Records from a dataset

● ● ● ●

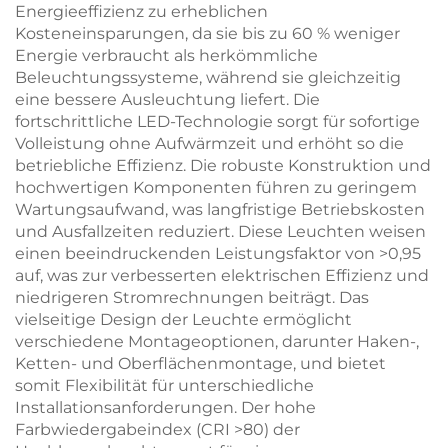
Energieeffizienz zu erheblichen
Kosteneinsparungen, da sie bis zu 60 % weniger
Energie verbraucht als herkömmliche
Beleuchtungssysteme, während sie gleichzeitig
eine bessere Ausleuchtung liefert. Die
fortschrittliche LED-Technologie sorgt für sofortige
Volleistung ohne Aufwärmzeit und erhöht so die
betriebliche Effizienz. Die robuste Konstruktion und
hochwertigen Komponenten führen zu geringem
Wartungsaufwand, was langfristige Betriebskosten
und Ausfallzeiten reduziert. Diese Leuchten weisen
einen beeindruckenden Leistungsfaktor von >0,95
auf, was zur verbesserten elektrischen Effizienz und
niedrigeren Stromrechnungen beiträgt. Das
vielseitige Design der Leuchte ermöglicht
verschiedene Montageoptionen, darunter Haken-,
Ketten- und Oberflächenmontage, und bietet
somit Flexibilität für unterschiedliche
Installationsanforderungen. Der hohe
Farbwiedergabeindex (CRI >80) der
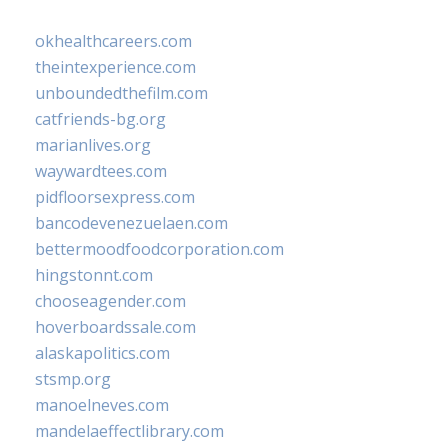
okhealthcareers.com
theintexperience.com
unboundedthefilm.com
catfriends-bg.org
marianlives.org
waywardtees.com
pidfloorsexpress.com
bancodevenezuelaen.com
bettermoodfoodcorporation.com
hingstonnt.com
chooseagender.com
hoverboardssale.com
alaskapolitics.com
stsmp.org
manoelneves.com
mandelaeffectlibrary.com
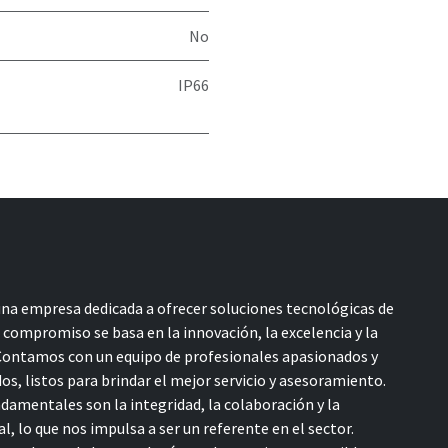
No
IP66
a empresa dedicada a ofrecer soluciones tecnológicas de
o compromiso se basa en la innovación, la excelencia y la
 Contamos con un equipo de profesionales apasionados y
s, listos para brindar el mejor servicio y asesoramiento.
damentales son la integridad, la colaboración y la
l, lo que nos impulsa a ser un referente en el sector.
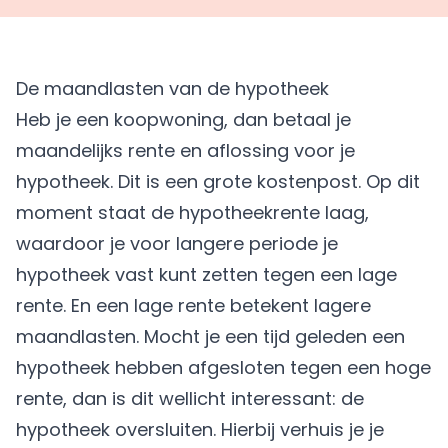
De maandlasten van de hypotheek
Heb je een koopwoning, dan betaal je
maandelijks rente en aflossing voor je
hypotheek. Dit is een grote kostenpost. Op dit
moment staat de hypotheekrente laag,
waardoor je voor langere periode je
hypotheek vast kunt zetten tegen een lage
rente. En een lage rente betekent lagere
maandlasten. Mocht je een tijd geleden een
hypotheek hebben afgesloten tegen een hoge
rente, dan is dit wellicht interessant: de
hypotheek oversluiten
. Hierbij verhuis je je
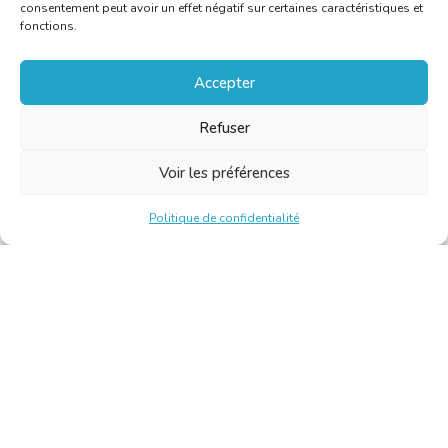
consentement peut avoir un effet négatif sur certaines caractéristiques et
et interprètes jurés
fonctions.
Accepter
En savoir plus
Refuser
Voir les préférences
Politique de confidentialité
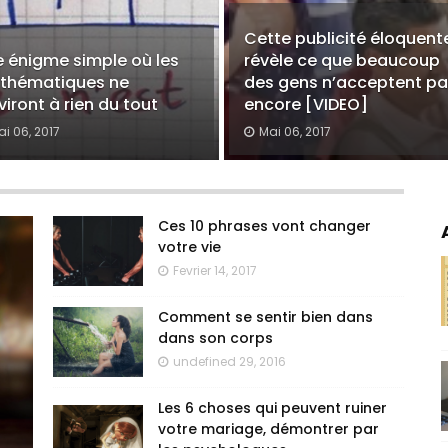
Cette publicité éloquent
 énigme simple où les
révèle ce que beaucoup
thématiques ne
des gens n’acceptent p
viront à rien du tout
encore [VIDEO]
ai 06, 2017
Mai 06, 2017
Ces 10 phrases vont changer
votre vie
Fevrier 14, 2017
Comment se sentir bien dans
dans son corps
undefined 29, 2016
Les 6 choses qui peuvent ruiner
votre mariage, démontrer par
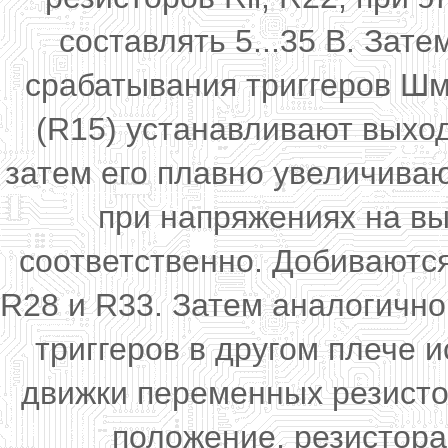
составлять 5...35 В. Зат
срабатывания триггеров Шм
(R15) устанавливают выхо
затем его плавно увеличива
при напряжениях на вы
соответственно. Добиваются
R28 и R33. Затем аналогичн
триггеров в другом плече и
движки переменных резистор
положение, резистора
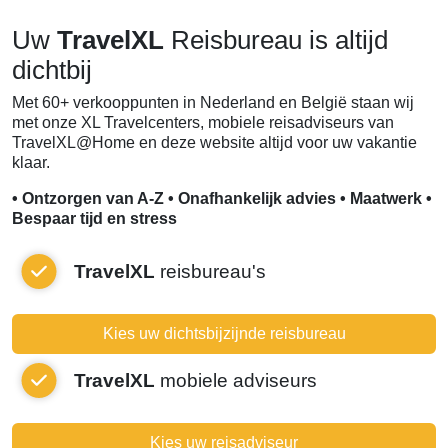
Uw
TravelXL
Reisbureau is altijd
dichtbij
Met 60+ verkooppunten in Nederland en België staan wij
met onze XL Travelcenters, mobiele reisadviseurs van
TravelXL@Home en deze website altijd voor uw vakantie
klaar.
• Ontzorgen van A-Z • Onafhankelijk advies • Maatwerk •
Bespaar tijd en stress
TravelXL
reisbureau's
Kies uw dichtsbijzijnde reisbureau
TravelXL
mobiele adviseurs
Kies uw reisadviseur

● ● ● ●

Work required: Rewrite the records above with "Refuser" replaced by "Rejeter" and nothing else changed. Leave the pictures out of your answer.

Output of the task:
Energieeffizienz zu erheblichen
Kosteneinsparungen, da sie bis zu 60 % weniger
Energie verbraucht als herkömmliche
Beleuchtungssysteme, während sie gleichzeitig
eine bessere Ausleuchtung liefert. Die
fortschrittliche LED-Technologie sorgt für sofortige
Volleistung ohne Aufwärmzeit und erhöht so die
betriebliche Effizienz. Die robuste Konstruktion und
hochwertigen Komponenten führen zu geringem
Wartungsaufwand, was langfristige Betriebskosten
und Ausfallzeiten reduziert. Diese Leuchten weisen
einen beeindruckenden Leistungsfaktor von >0,95
auf, was zur verbesserten elektrischen Effizienz und
niedrigeren Stromrechnungen beiträgt. Das
vielseitige Design der Leuchte ermöglicht
verschiedene Montageoptionen, darunter Haken-,
Ketten- und Oberflächenmontage, und bietet
somit Flexibilität für unterschiedliche
Installationsanforderungen. Der hohe
Farbwiedergabeindex (CRI >80) der
okhealthcareers.com
theintexperience.com
unboundedthefilm.com
catfriends-bg.org
marianlives.org
waywardtees.com
pidfloorsexpress.com
bancodevenezuelaen.com
bettermoodfoodcorporation.com
hingstonnt.com
chooseagender.com
hoverboardssale.com
alaskapolitics.com
stsmp.org
manoelneves.com
mandelaeffectlibrary.com
No
IP66
a empresa dedicada a ofrecer soluciones tecnológicas de
o compromiso se basa en la innovación, la excelencia y la
 Contamos con un equipo de profesionales apasionados y
s, listos para brindar el mejor servicio y asesoramiento.
damentales son la integridad, la colaboración y la
l, lo que nos impulsa a ser un referente en el sector.
De maandlasten van de hypotheek
Heb je een koopwoning, dan betaal je
maandelijks rente en aflossing voor je
hypotheek. Dit is een grote kostenpost. Op dit
moment staat de hypotheekrente laag,
waardoor je voor langere periode je
hypotheek vast kunt zetten tegen een lage
rente. En een lage rente betekent lagere
maandlasten. Mocht je een tijd geleden een
hypotheek hebben afgesloten tegen een hoge
rente, dan is dit wellicht interessant: de
hypotheek oversluiten
. Hierbij verhuis je je
consentement peut avoir un effet négatif sur certaines caractéristiques et
et interprètes jurés
fonctions.
Accepter
En savoir plus
Rejeter
Voir les préférences
Politique de confidentialité
Cette publicité éloquent
 énigme simple où les
révèle ce que beaucoup
thématiques ne
des gens n’acceptent p
viront à rien du tout
encore [VIDEO]
ai 06, 2017
Mai 06, 2017
Ces 10 phrases vont changer
votre vie
Fevrier 14, 2017
Comment se sentir bien dans
dans son corps
undefined 29, 2016
Les 6 choses qui peuvent ruiner
votre mariage, démontrer par
составлять 5...35 В. Зат
срабатывания триггеров Шм
(R15) устанавливают выхо
затем его плавно увеличива
при напряжениях на вы
соответственно. Добиваются
R28 и R33. Затем аналогичн
триггеров в другом плече и
движки переменных резистор
положение, резистора
Uw
TravelXL
Reisbureau is altijd
dichtbij
Met 60+ verkooppunten in Nederland en België staan wij
met onze XL Travelcenters, mobiele reisadviseurs van
TravelXL@Home en deze website altijd voor uw vakantie
klaar.
• Ontzorgen van A-Z • Onafhankelijk advies • Maatwerk •
Bespaar tijd en stress
TravelXL
reisbureau's
Kies uw dichtsbijzijnde reisbureau
TravelXL
mobiele adviseurs
Kies uw reisadviseur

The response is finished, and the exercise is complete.